◆ Input
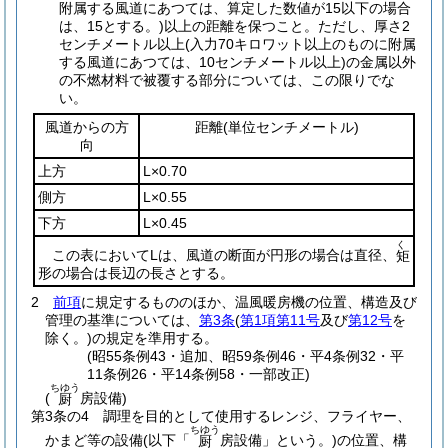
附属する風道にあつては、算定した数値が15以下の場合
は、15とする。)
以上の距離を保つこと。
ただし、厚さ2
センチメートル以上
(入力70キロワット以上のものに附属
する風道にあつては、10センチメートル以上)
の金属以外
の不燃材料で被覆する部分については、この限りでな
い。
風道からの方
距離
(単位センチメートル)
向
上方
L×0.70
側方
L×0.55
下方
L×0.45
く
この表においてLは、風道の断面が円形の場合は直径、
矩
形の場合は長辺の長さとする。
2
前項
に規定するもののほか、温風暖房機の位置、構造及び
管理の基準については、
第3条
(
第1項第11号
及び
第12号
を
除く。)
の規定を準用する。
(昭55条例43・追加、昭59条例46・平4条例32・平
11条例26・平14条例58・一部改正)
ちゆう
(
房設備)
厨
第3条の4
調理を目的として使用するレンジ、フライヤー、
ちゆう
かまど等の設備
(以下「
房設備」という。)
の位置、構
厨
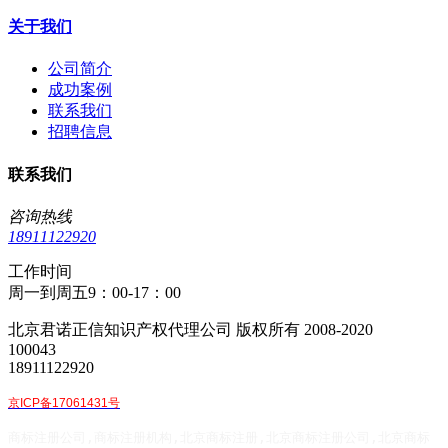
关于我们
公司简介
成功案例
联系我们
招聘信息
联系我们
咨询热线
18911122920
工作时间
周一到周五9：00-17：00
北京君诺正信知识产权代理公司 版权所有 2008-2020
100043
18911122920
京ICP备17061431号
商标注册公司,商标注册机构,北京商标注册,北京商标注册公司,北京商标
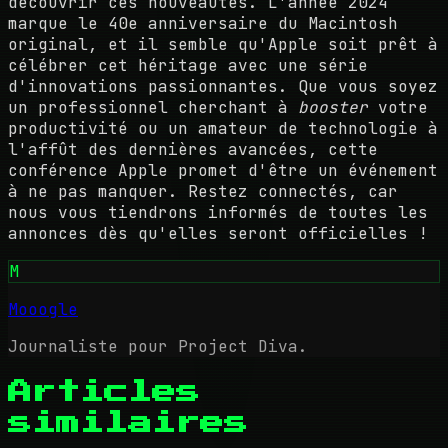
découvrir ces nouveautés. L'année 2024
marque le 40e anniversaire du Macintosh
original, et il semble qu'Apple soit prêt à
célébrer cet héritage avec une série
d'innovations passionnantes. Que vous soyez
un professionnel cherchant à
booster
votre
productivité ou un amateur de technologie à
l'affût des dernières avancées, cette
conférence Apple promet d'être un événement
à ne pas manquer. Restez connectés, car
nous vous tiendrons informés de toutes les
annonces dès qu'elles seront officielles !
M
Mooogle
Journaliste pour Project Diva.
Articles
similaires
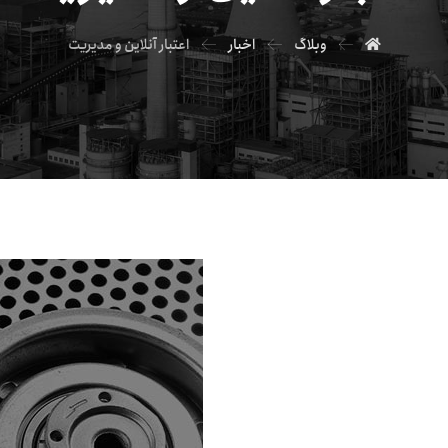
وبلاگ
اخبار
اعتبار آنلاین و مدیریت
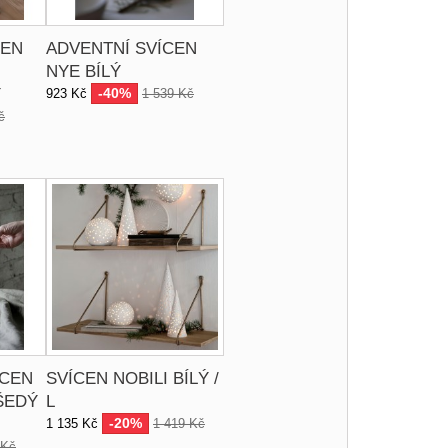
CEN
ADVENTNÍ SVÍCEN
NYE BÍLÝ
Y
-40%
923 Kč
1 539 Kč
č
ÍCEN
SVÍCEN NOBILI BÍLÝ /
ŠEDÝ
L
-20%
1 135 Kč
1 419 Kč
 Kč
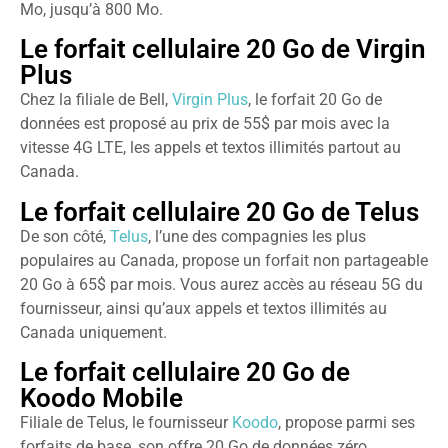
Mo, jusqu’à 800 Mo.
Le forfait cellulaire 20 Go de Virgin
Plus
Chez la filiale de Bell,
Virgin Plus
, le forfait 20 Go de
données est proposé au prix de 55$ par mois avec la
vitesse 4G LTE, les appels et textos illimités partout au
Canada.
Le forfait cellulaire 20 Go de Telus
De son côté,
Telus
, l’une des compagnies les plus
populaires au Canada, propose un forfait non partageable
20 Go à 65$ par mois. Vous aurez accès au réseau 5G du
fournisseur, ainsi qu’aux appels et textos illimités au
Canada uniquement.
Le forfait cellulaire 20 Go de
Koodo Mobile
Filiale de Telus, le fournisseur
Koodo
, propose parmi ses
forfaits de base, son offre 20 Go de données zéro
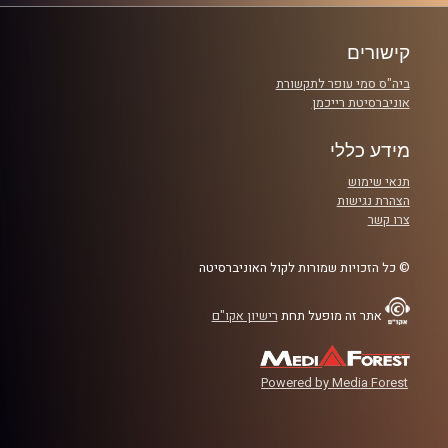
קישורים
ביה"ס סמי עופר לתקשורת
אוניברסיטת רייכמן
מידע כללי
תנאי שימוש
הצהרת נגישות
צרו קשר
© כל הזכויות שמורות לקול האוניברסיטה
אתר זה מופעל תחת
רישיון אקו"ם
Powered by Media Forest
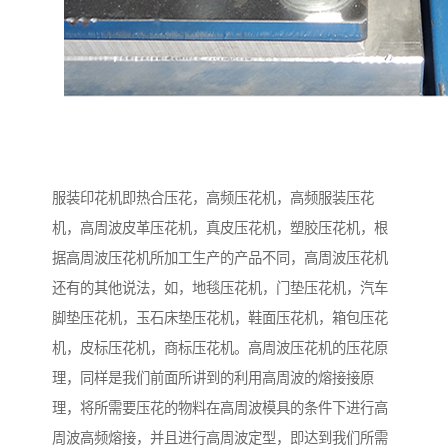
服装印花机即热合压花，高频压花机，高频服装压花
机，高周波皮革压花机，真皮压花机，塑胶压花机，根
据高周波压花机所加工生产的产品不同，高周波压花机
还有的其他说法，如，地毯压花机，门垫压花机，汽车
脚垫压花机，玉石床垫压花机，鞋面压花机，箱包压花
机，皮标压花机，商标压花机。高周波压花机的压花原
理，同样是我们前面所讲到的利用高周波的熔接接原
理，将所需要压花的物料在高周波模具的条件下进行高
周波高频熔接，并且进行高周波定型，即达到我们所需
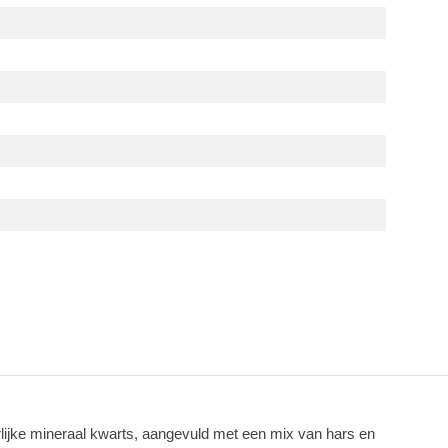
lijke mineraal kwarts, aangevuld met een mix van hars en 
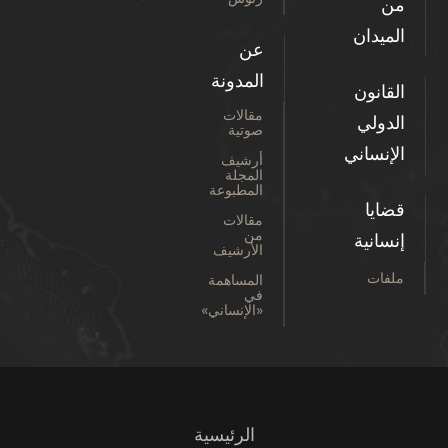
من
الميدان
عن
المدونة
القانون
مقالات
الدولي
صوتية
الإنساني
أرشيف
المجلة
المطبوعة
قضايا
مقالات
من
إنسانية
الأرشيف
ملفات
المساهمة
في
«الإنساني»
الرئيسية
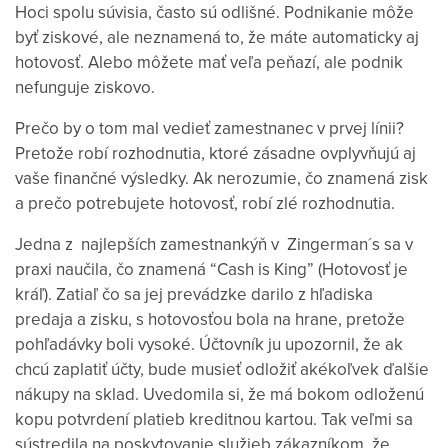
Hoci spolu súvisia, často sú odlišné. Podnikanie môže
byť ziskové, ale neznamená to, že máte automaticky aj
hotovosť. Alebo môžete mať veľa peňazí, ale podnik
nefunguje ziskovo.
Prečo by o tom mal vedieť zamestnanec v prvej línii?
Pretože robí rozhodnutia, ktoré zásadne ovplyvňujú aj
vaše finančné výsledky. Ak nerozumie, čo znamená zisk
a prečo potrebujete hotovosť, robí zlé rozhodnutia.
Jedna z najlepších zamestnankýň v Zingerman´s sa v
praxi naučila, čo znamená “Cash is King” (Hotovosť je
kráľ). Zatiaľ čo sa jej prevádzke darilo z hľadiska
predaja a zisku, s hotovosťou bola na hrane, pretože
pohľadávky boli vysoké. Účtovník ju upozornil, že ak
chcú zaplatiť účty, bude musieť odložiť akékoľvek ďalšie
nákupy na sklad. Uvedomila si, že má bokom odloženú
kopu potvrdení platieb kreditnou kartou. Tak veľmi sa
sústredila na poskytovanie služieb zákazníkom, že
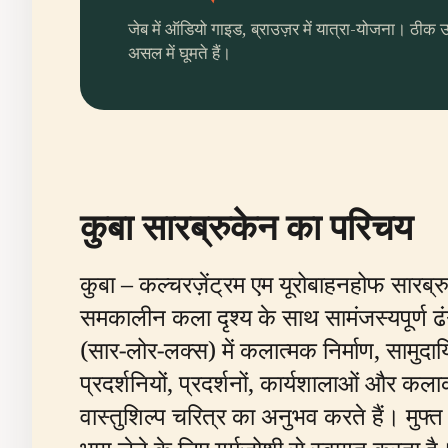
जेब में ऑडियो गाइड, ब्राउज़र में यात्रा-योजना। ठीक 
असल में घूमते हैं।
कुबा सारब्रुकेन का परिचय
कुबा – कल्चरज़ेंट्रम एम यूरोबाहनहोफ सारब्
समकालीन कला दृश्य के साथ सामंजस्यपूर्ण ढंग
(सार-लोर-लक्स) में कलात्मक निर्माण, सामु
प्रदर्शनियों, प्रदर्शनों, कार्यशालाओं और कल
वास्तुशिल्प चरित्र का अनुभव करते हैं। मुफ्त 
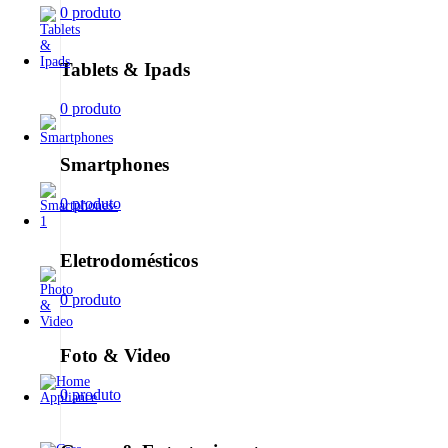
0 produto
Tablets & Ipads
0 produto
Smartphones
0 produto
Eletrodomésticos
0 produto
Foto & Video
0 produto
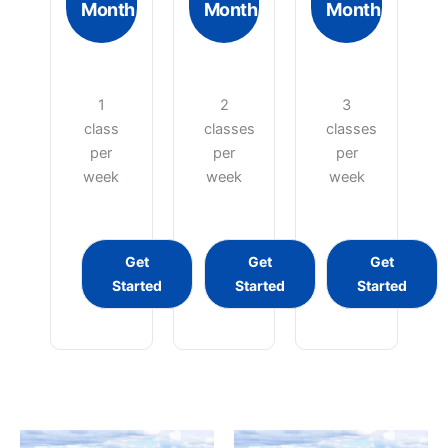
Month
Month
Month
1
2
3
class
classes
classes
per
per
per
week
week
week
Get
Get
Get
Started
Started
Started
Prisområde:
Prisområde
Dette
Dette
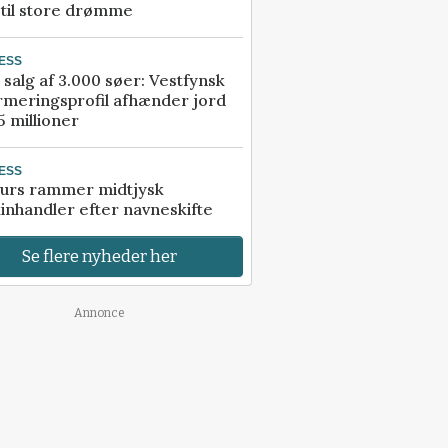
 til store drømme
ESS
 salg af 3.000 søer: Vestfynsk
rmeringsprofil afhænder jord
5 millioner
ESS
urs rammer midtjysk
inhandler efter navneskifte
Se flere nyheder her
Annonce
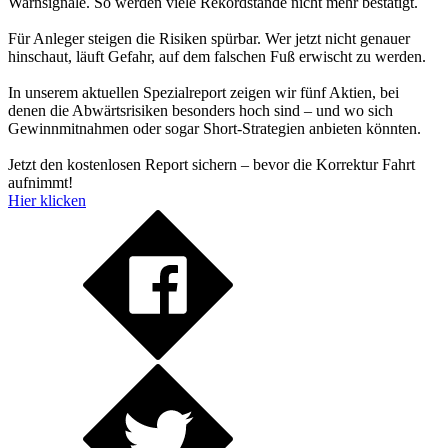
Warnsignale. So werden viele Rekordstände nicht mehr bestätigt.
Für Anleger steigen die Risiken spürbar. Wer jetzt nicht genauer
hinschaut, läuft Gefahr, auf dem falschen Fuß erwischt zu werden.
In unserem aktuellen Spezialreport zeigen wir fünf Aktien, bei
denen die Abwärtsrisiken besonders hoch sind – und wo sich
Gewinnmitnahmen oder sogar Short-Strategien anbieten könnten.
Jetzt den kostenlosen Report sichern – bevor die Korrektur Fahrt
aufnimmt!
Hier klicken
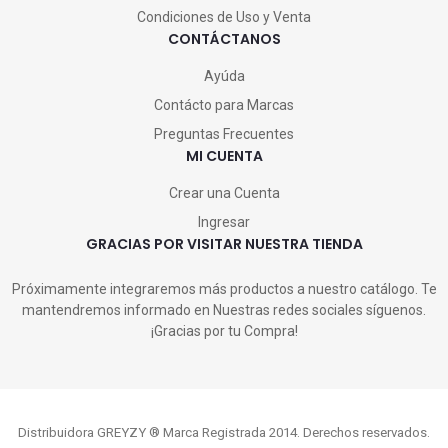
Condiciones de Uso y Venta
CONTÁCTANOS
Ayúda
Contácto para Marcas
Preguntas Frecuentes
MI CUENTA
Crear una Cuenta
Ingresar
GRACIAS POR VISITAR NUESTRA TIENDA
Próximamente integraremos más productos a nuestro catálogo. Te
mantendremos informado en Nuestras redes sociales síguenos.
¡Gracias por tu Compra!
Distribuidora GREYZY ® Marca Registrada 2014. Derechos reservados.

◆ Brief
Render every line of text in the material above as a Markdown table with the columns "Row" and "Line", numbering the rows in order and omitting blank lines and the pictures.

◆ Answer to this problem
| Row | Line |
|---|---|
| 1 | 附属する風道にあつては、算定した数値が15以下の場合 |
| 2 | は、15とする。) |
| 3 | 以上の距離を保つこと。 |
| 4 | ただし、厚さ2 |
| 5 | センチメートル以上 |
| 6 | (入力70キロワット以上のものに附属 |
| 7 | する風道にあつては、10センチメートル以上) |
| 8 | の金属以外 |
| 9 | の不燃材料で被覆する部分については、この限りでな |
| 10 | い。 |
| 11 | 風道からの方 |
| 12 | 距離 |
| 13 | (単位センチメートル) |
| 14 | 向 |
| 15 | 上方 |
| 16 | L×0.70 |
| 17 | 側方 |
| 18 | L×0.55 |
| 19 | 下方 |
| 20 | L×0.45 |
| 21 | く |
| 22 | この表においてLは、風道の断面が円形の場合は直径、 |
| 23 | 矩 |
| 24 | 形の場合は長辺の長さとする。 |
| 25 | 2 |
| 26 | 前項 |
| 27 | に規定するもののほか、温風暖房機の位置、構造及び |
| 28 | 管理の基準については、 |
| 29 | 第3条 |
| 30 | ( |
| 31 | 第1項第11号 |
| 32 | 及び |
| 33 | 第12号 |
| 34 | を |
| 35 | 除く。) |
| 36 | の規定を準用する。 |
| 37 | (昭55条例43・追加、昭59条例46・平4条例32・平 |
| 38 | 11条例26・平14条例58・一部改正) |
| 39 | ちゆう |
| 40 | ( |
| 41 | 房設備) |
| 42 | 厨 |
| 43 | 第3条の4 |
| 44 | 調理を目的として使用するレンジ、フライヤー、 |
| 45 | ちゆう |
| 46 | かまど等の設備 |
| 47 | (以下「 |
| 48 | 房設備」という。) |
| 49 | の位置、構 |
| 50 | 厨 |
| 51 | 关于我们 |
| 52 | 公司简介 |
| 53 | 成功案例 |
| 54 | 联系我们 |
| 55 | 招聘信息 |
| 56 | 联系我们 |
| 57 | 咨询热线 |
| 58 | 18911122920 |
| 59 | 工作时间 |
| 60 | 周一到周五9：00-17：00 |
| 61 | 北京君诺正信知识产权代理公司 版权所有 2008-2020 |
| 62 | 100043 |
| 63 | 18911122920 |
| 64 | 京ICP备17061431号 |
| 65 | 商标注册公司,商标注册机构,北京商标注册,北京商标注册公司,北京商标 |
| 66 | découvrir ces nouveautés. L'année 2024 |
| 67 | marque le 40e anniversaire du Macintosh |
| 68 | original, et il semble qu'Apple soit prêt à |
| 69 | célébrer cet héritage avec une série |
| 70 | d'innovations passionnantes. Que vous soyez |
| 71 | un professionnel cherchant à |
| 72 | booster |
| 73 | votre |
| 74 | productivité ou un amateur de technologie à |
| 75 | l'affût des dernières avancées, cette |
| 76 | conférence Apple promet d'être un événement |
| 77 | à ne pas manquer. Restez connectés, car |
| 78 | nous vous tiendrons informés de toutes les |
| 79 | annonces dès qu'elles seront officielles ! |
| 80 | M |
| 81 | Mooogle |
| 82 | Journaliste pour Project Diva. |
| 83 | Articles |
| 84 | similaires |
| 85 | وبلاگ |
| 86 | اخبار |
| 87 | اعتبار آنلاین و مدیریت |
| 88 | CEN |
| 89 | ADVENTNÍ SVÍCEN |
| 90 | NYE BÍLÝ |
| 91 | Y |
| 92 | -40% |
| 93 | 923 Kč |
| 94 | 1 539 Kč |
| 95 | č |
| 96 | ÍCEN |
| 97 | SVÍCEN NOBILI BÍLÝ / |
| 98 | ŠEDÝ |
| 99 | L |
| 100 | -20% |
| 101 | 1 135 Kč |
| 102 | 1 419 Kč |
| 103 |  Kč |
| 104 | Mo, jusqu’à 800 Mo. |
| 105 | Le forfait cellulaire 20 Go de Virgin |
| 106 | Plus |
| 107 | Chez la filiale de Bell, |
| 108 | Virgin Plus |
| 109 | , le forfait 20 Go de |
| 110 | données est proposé au prix de 55$ par mois avec la |
| 111 | vitesse 4G LTE, les appels et textos illimités partout au |
| 112 | Canada. |
| 113 | Le forfait cellulaire 20 Go de Telus |
| 114 | De son côté, |
| 115 | Telus |
| 116 | , l’une des compagnies les plus |
| 117 | populaires au Canada, propose un forfait non partageable |
| 118 | 20 Go à 65$ par mois. Vous aurez accès au réseau 5G du |
| 119 | fournisseur, ainsi qu’aux appels et textos illimités au |
| 120 | Canada uniquement. |
| 121 | Le forfait cellulaire 20 Go de |
| 122 | Koodo Mobile |
| 123 | Filiale de Telus, le fournisseur |
| 124 | Koodo |
| 125 | , propose parmi ses |
| 126 | forfaits de base, son offre 20 Go de données zéro |
| 127 | קישורים |
| 128 | ביה"ס סמי עופר לתקשורת |
| 129 | אוניברסיטת רייכמן |
| 130 | מידע כללי |
| 131 | תנאי שימוש |
| 132 | הצהרת נגישות |
| 133 | צרו קשר |
| 134 | © כל הזכויות שמורות לקול האוניברסיטה |
| 135 | אתר זה מופעל תחת |
| 136 | רישיון אקו"ם |
| 137 | Powered by Media Forest |
| 138 | 服装印花机即热合压花，高频压花机，高频服装压花 |
| 139 | 机，高周波皮革压花机，真皮压花机，塑胶压花机，根 |
| 140 | 据高周波压花机所加工生产的产品不同，高周波压花机 |
| 141 | 还有的其他说法，如，地毯压花机，门垫压花机，汽车 |
| 142 | 脚垫压花机，玉石床垫压花机，鞋面压花机，箱包压花 |
| 143 | 机，皮标压花机，商标压花机。高周波压花机的压花原 |
| 144 | 理，同样是我们前面所讲到的利用高周波的熔接接原 |
| 145 | 理，将所需要压花的物料在高周波模具的条件下进行高 |
| 146 | 周波高频熔接，并且进行高周波定型，即达到我们所需 |
| 147 | lijke mineraal kwarts, aangevuld met een mix van hars en  |
| 148 | من |
| 149 | الميدان |
| 150 | عن |
| 151 | المدونة |
| 152 | القانون |
| 153 | مقالات |
| 154 | الدولي |
| 155 | صوتية |
| 156 | الإنساني |
| 157 | أرشيف |
| 158 | المجلة |
| 159 | المطبوعة |
| 160 | قضايا |
| 161 | مقالات |
| 162 | من |
| 163 | إنسانية |
| 164 | الأرشيف |
| 165 | ملفات |
| 166 | المساهمة |
| 167 | في |
| 168 | «الإنساني» |
| 169 | الرئيسية |
| 170 | Hoci spolu súvisia, často sú odlišné. Podnikanie môže |
| 171 | byť ziskové, ale neznamená to, že máte automaticky aj |
| 172 | hotovosť. Alebo môžete mať veľa peňazí, ale podnik |
| 173 | nefunguje ziskovo. |
| 174 | Prečo by o tom mal vedieť zamestnanec v prvej línii? |
| 175 | Pretože robí rozhodnutia, ktoré zásadne ovplyvňujú aj |
| 176 | vaše finančné výsledky. Ak nerozumie, čo znamená zisk |
| 177 | a prečo potrebujete hotovosť, robí zlé rozhodnutia. |
| 178 | Jedna z najlepších zamestnankýň v Zingerman´s sa v |
| 179 | praxi naučila, čo znamená “Cash is King” (Hotovosť je |
| 180 | kráľ). Zatiaľ čo sa jej prevádzke darilo z hľadiska |
| 181 | predaja a zisku, s hotovosťou bola na hrane, pretože |
| 182 | pohľadávky boli vysoké. Účtovník ju upozornil, že ak |
| 183 | chcú zaplatiť účty, bude musieť odložiť akékoľvek ďalšie |
| 184 | nákupy na sklad. Uvedomila si, že má bokom odloženú |
| 185 | kopu potvrdení platieb kreditnou kartou. Tak veľmi sa |
| 186 | sústredila na poskytovanie služieb zákazníkom, že |
| 187 | जेब में ऑडियो गाइड, ब्राउज़र में यात्रा-योजना। ठीक  |
| 188 | असल में घूमते हैं। |
| 189 | कुबा सारब्रुकेन का परिचय |
| 190 | कुबा – कल्चरज़ेंट्रम एम यूरोबाहनहोफ सारब् |
| 191 | समकालीन कला दृश्य के साथ सामंजस्यपूर्ण ढंग |
| 192 | (सार-लोर-लक्स) में कलात्मक निर्माण, सामु |
| 193 | प्रदर्शनियों, प्रदर्शनों, कार्यशालाओं और कल |
| 194 | वास्तुशिल्प चरित्र का अनुभव करते हैं। मुफ्त  |
| 195 | 0 produto |
| 196 | Tablets & Ipads |
| 197 | 0 produto |
| 198 | Smartphones |
| 199 | 0 produto |
| 200 | Eletrodomésticos |
| 201 | 0 produto |
| 202 | Foto & Video |
| 203 | 0 produto |
| 204 | Month |
| 205 | Month |
| 206 | Month |
| 207 | 1 |
| 208 | 2 |
| 209 | 3 |
| 210 | class |
| 211 | classes |
| 212 | classes |
| 213 | per |
| 214 | per |
| 215 | per |
| 216 | week |
| 217 | week |
| 218 | week |
| 219 | Get |
| 220 | Get |
| 221 | Get |
| 222 | Started |
| 223 | Started |
| 224 | Started |
| 225 | Prisområde: |
| 226 | Prisområde |
| 227 | Dette |
| 228 | Dette |
| 229 |  til store drømme |
| 230 | ESS |
| 231 |  salg af 3.000 søer: Vestfynsk |
| 232 | rmeringsprofil afhænder jord |
| 233 | 5 millioner |
| 234 | ESS |
| 235 | urs rammer midtjysk |
| 236 | inhandler efter navneskifte |
| 237 | Se flere nyheder her |
| 238 | Annonce |
| 239 | Warnsignale. So werden viele Rekordstände nicht mehr bestätigt. |
| 240 | Für Anleger steigen die Risiken spürbar. Wer jetzt nicht genauer |
| 241 | hinschaut, läuft Gefahr, auf dem falschen Fuß erwischt zu werden. |
| 242 | In unserem aktuellen Spezialreport zeigen wir fünf Aktien, bei |
| 243 | denen die Abwärtsrisiken besonders hoch sind – und wo sich |
| 244 | Gewinnmitnahmen oder sogar Short-Strategien anbieten könnten. |
| 245 | Jetzt den kostenlosen Report sichern – bevor die Korrektur Fahrt |
| 246 | aufnimmt! |
| 247 | Hier klicken |
| 248 | Condiciones de Uso y Venta |
| 249 | CONTÁCTANOS |
| 250 | Ayúda |
| 251 | Contácto para Marcas |
| 252 | Preguntas Frecuentes |
| 253 | MI CUENTA |
| 254 | Crear una Cuenta |
| 255 | Ingresar |
| 256 | GRACIAS POR VISITAR NUESTRA TIENDA |
| 257 | Próximamente integraremos más productos a nuestro catálogo. Te |
| 258 | mantendremos informado en Nuestras redes sociales síguenos. |
| 259 | ¡Gracias por tu Compra! |
| 260 | Distribuidora GREYZY ® Marca Registrada 2014. Derechos reservados. |